Tennis elbow can develop when the forearm muscles used to straighten and lift your hand and wrist are contracted over and over. That repetitive motion may cause tiny tears in the tendons that attach the forearm muscles to the elbow.
As with all types of tendonitis, it’s important to address symptoms quickly. Even better is to avoid the overuse in the first place.
Tjosvold recommends warming up before tasks with a few simple movements and stretches and heat. Then, while you’re working or exercising, be sure to use your core, keep your elbows bent at your side. Use a light grip with tools, take frequent rest breaks and make sure to rely on larger muscles instead of the smaller muscles in your forearms and hands.

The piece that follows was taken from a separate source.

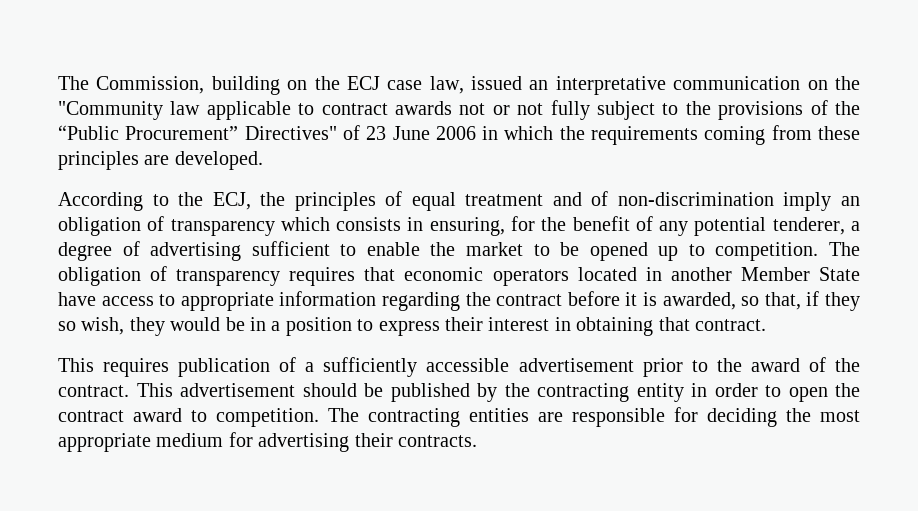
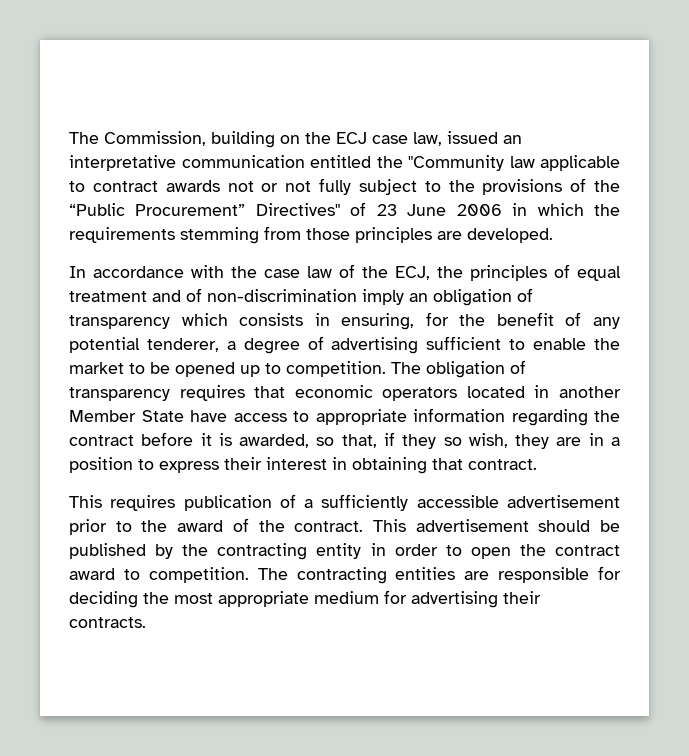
[807,80,828,90] on -> [310,155,371,168] entitled
[704,125,860,145] coming from these -> [180,226,350,244] stemming from those
[58,192,169,211] According to -> [69,264,355,278] In accordance with the case law of
[170,317,245,331] would be -> [556,437,582,446] are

“Whether you’re building a fence or painting a house, you should avoid using a straight arm and bent wrist,” Tjosvold said. “Have your arms bent, hands in a more palm-up position, and you can avoid pain on the outside of your elbow.”
Once the activity is finished, apply ice for eight to 10 minutes to decrease inflammation.
When you first experience pain, it’s best to stop the aggravating motion and rest. If the pain persists, it’s likely time to visit your doctor. Hand therapy is one option, with treatments that may include gentle stretching and strengthening, education regarding how to position your arm during potentially irritating movements, adaptive lifting and movement techniques, massage to the forearm and the use of a splint.
An orthopedic surgeon may also recommend cortisone or platelet-rich plasma shots and possibly surgery.
“As with any sort of tendonitis, it’s best to address it right away,” Tjosvold said. “Once tennis elbow has become chronic, it takes longer to heal. But catch it early, and you can be back to your regular routine faster.”